BEGINNERS

USA
2010
104 minutes

There has to be something wrong with a film that is literally stolen by a cuddly Jack Russell terrier that speaks in subtitles. Yet that is probably by design rather than by default, since Mike Mills' second feature is a deliberately off-centre attempt at autobiographical therapy. Set in 2003, mr. Mills' amiably emotional film, punctuated by deliberately scrambled chronology and regular pop culture history interludes, has graphic artist Oliver (Ewan McGregor) dealing with the coming out of his 75-year-old widowed father (Christopher Plummer) as gay, and then, three years later, falling in love with a charming French actress (Mélanie Laurent) while still mourning his father's death from cancer.

     What is so good about Beginners is mr. Mills' ease with his actors, and the way he harnesses his deceptively easy-going, shapeless handling to bring to life the small details that turn out to be the key moments of happiness in our own lives. This results in a series of affecting, emotionally spot-on moments as Oliver, perfectly portrayed by mr. McGregor as bewildered and overcome by all that surrounds him, learns to deal with his father's disease and his own failings. The price to pay for that is a general lack of structural focus and an odd, disjointed rhythm, making the film more of a slow-burn series of details accreting on top of each other rather than a cohesive narrative.

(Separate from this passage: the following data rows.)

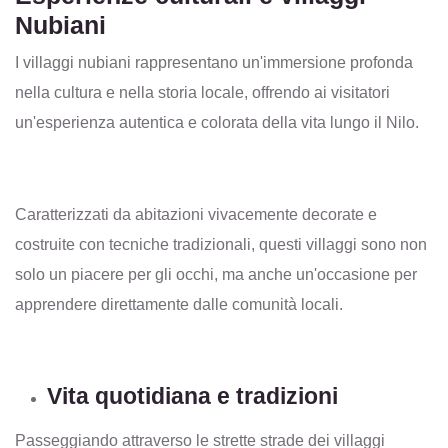
Nubiani
I villaggi nubiani rappresentano un'immersione profonda
nella cultura e nella storia locale, offrendo ai visitatori
un'esperienza autentica e colorata della vita lungo il Nilo.
Caratterizzati da abitazioni vivacemente decorate e
costruite con tecniche tradizionali, questi villaggi sono non
solo un piacere per gli occhi, ma anche un'occasione per
apprendere direttamente dalle comunità locali.
Vita quotidiana e tradizioni
Passeggiando attraverso le strette strade dei villaggi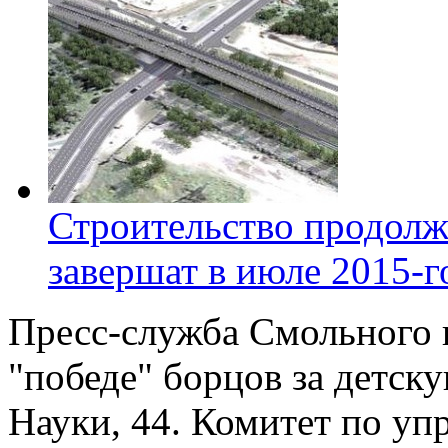
Строительство продолж
завершат в июле 2015-г
Пресс-служба Смольного
"победе" борцов за детск
Науки, 44. Комитет по у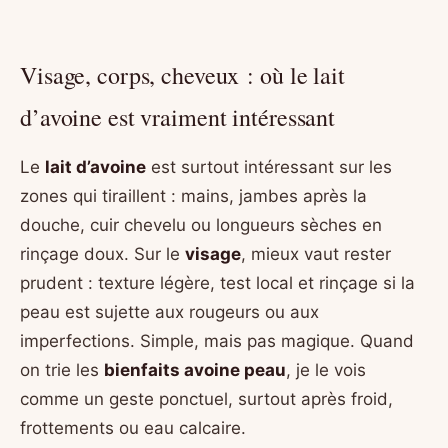
Visage, corps, cheveux : où le lait
d’avoine est vraiment intéressant
Le
lait d’avoine
est surtout intéressant sur les
zones qui tiraillent : mains, jambes après la
douche, cuir chevelu ou longueurs sèches en
rinçage doux. Sur le
visage
, mieux vaut rester
prudent : texture légère, test local et rinçage si la
peau est sujette aux rougeurs ou aux
imperfections. Simple, mais pas magique. Quand
on trie les
bienfaits avoine peau
, je le vois
comme un geste ponctuel, surtout après froid,
frottements ou eau calcaire.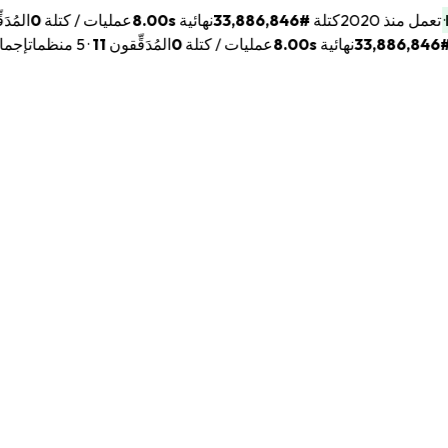
M
·
تعمل منذ 2020
كتلة
#
33,886,846
نهائية
8.00s
عمليات / كتلة
0
المُ
#
33,886,846
نهائية
8.00s
عمليات / كتلة
0
المُدَقِّقون
11
·
5 منظمات
إجما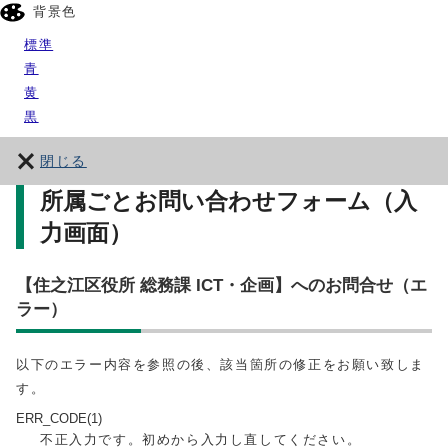
背景色
標準
青
黄
黒
閉じる
所属ごとお問い合わせフォーム（入
力画面）
【住之江区役所 総務課 ICT・企画】へのお問合せ（エ
ラー）
以下のエラー内容を参照の後、該当箇所の修正をお願い致しま
す。
ERR_CODE(1)
不正入力です。初めから入力し直してください。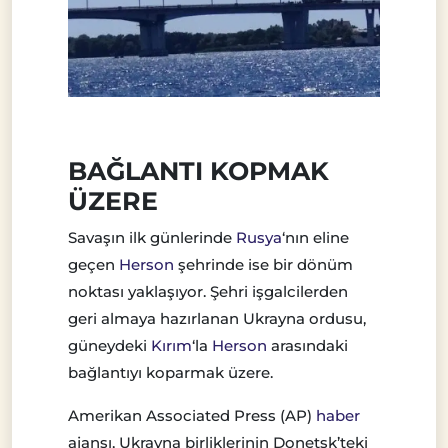
BAĞLANTI KOPMAK
ÜZERE
Savaşın ilk günlerinde
Rusya
‘nın eline
geçen
Herson
şehrinde ise bir dönüm
noktası yaklaşıyor. Şehri işgalcilerden
geri almaya hazırlanan Ukrayna ordusu,
güneydeki
Kırım
‘la
Herson
arasındaki
bağlantıyı koparmak üzere.
Amerikan Associated Press (AP)
haber
ajansı, Ukrayna birliklerinin Donetsk’teki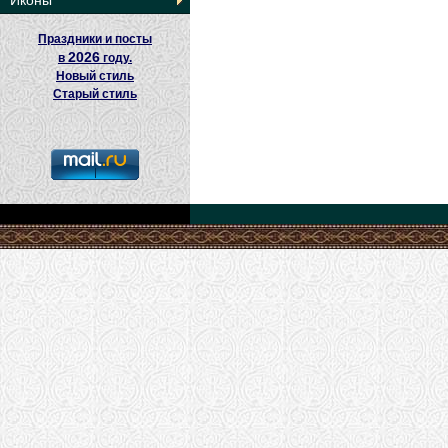
Иконы
Праздники и посты
2026
в
году.
Новый стиль
Старый стиль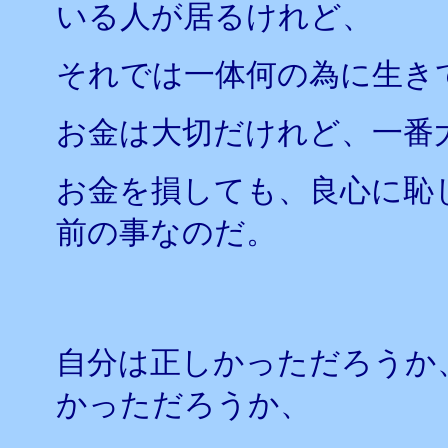
いる人が居るけれど、
それでは一体何の為に生き
お金は大切だけれど、一番
お金を損しても、良心に恥
前の事なのだ。
自分は正しかっただろうか
かっただろうか、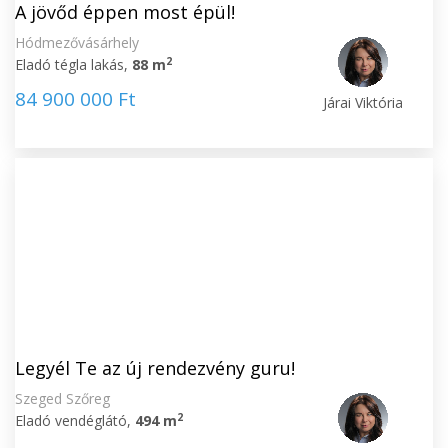
A jövőd éppen most épül!
Hódmezővásárhely
2
Eladó tégla lakás,
88 m
84 900 000 Ft
Járai Viktória
Legyél Te az új rendezvény guru!
Szeged Szőreg
2
Eladó vendéglátó,
494 m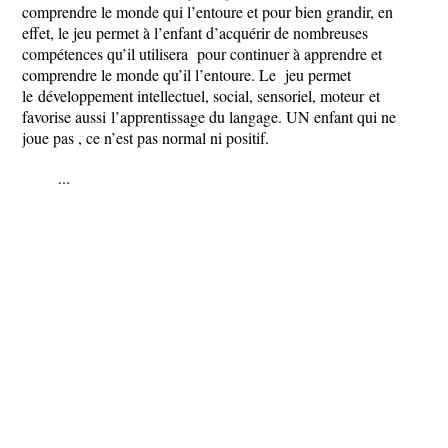
comprendre le monde qui l’entoure et pour bien grandir, en
effet, le jeu permet à l’enfant d’acquérir de nombreuses
compétences qu’il utilisera pour continuer à apprendre et
comprendre le monde qu’il l’entoure. Le jeu permet
le développement intellectuel, social, sensoriel, moteur et
favorise aussi l’apprentissage du langage. UN enfant qui ne
joue pas , ce n’est pas normal ni positif.
...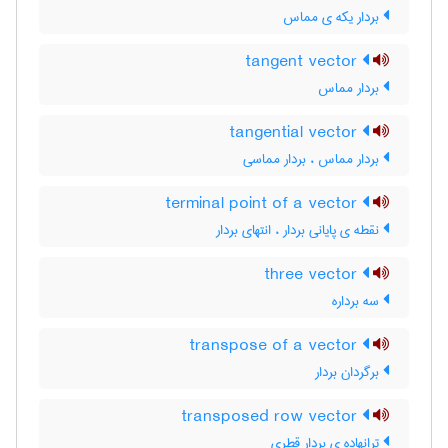
بردار یکه ی مماس
tangent vector
بردار مماس
tangential vector
بردار مماس ، بردار مماسی
terminal point of a vector
نقطه ی پایانی بردار ، انتهای بردار
three vector
سه برداره
transpose of a vector
برگردان بردار
transposed row vector
ترانهاده ی بردار قطری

     It should be underlined how personal the film is to its writer/director – the father/son plot is directly based on mr. Mills' real life experiences with his own father, while the love story is entirely fictional. But while it certainly explains how spot-on the film is emotionally, you can't help but wish it could stand up as well narratively, its emotional drive overcoming everything else to exclusion.

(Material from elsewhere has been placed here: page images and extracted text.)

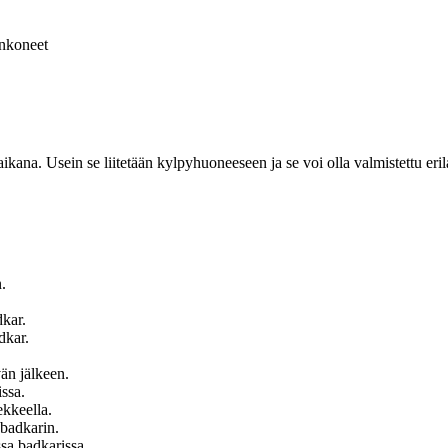
nkoneet
ikana. Usein se liitetään kylpyhuoneeseen ja se voi olla valmistettu erilai
.
dkar.
dkar.
än jälkeen.
issa.
ekkeella.
 badkarin.
ssa badkarissa.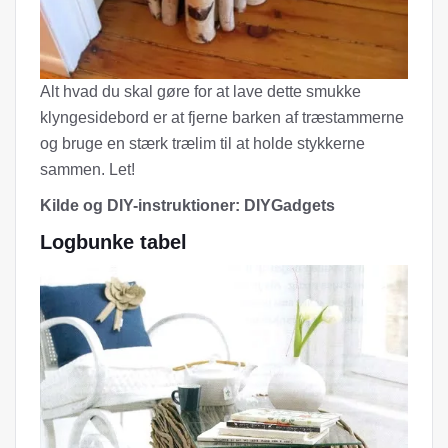
Alt hvad du skal gøre for at lave dette smukke
klyngesidebord er at fjerne barken af ​​træstammerne
og bruge en stærk trælim til at holde stykkerne
sammen. Let!
Kilde og DIY-instruktioner: DIYGadgets
Logbunke tabel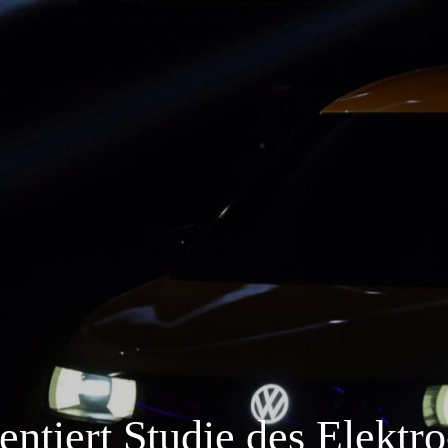
ntiert Studie des Elektro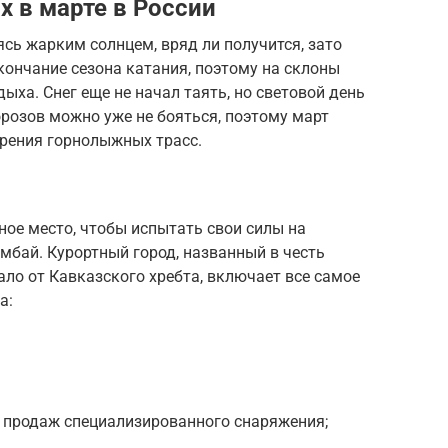
х в марте в России
ясь жарким солнцем, вряд ли получится, зато
ончание сезона катания, поэтому на склоны
ыха. Снег еще не начал таять, но световой день
орозов можно уже не бояться, поэтому март
рения горнолыжных трасс.
ное место, чтобы испытать свои силы на
мбай. Курортный город, названный в честь
ало от Кавказского хребта, включает все самое
а:
 продаж специализированного снаряжения;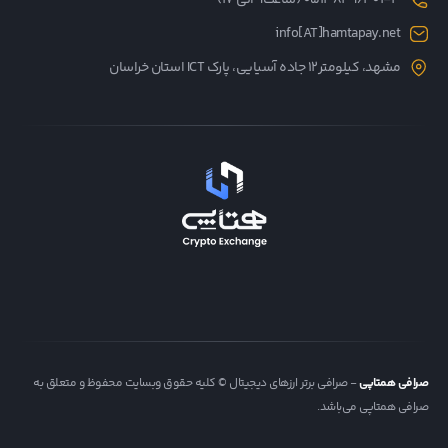
05138496301-3 (ساعت۹ الی ۱۷)
info[AT]hamtapay.net
مشهد، کیلومتر12 جاده آسیایی، پارک ICT استان خراسان
صرافی همتاپی
- صرافی برتر ارزهای دیجیتال © کلیه حقوق وبسایت محفوظ و متعلق به
صرافی همتاپی می‌باشد.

Starring Ewan McGregor, Christopher Plummer, Mélanie Laurent; Goran Visnjic, Kai Lennox, Mary Page Keller, Keegan Boos.
     Directed and written by Mike Mills; produced by Leslie Urdang, Dean Vanech, Miranda de Pencier, Jay van Hoy, Lars Knudsen; music by Roger Neill, David Palmer, Brian Reitzell; director of photography (colour by Offhollywood), Kasper Tuxen; production designer, Shane Valentino; costume designer, Jennifer Johnson; film editor, Olivier Bugge Coutte. 
     A Focus Features/Olympus Pictures presentation/production, in association with Parts & Labor. (US distributor, Focus Features. World sales, Focus Features International.) 
     Screened: distributor private screening, Zon Lusomundo Colombo 9 (Lisbon), June 21st 2011.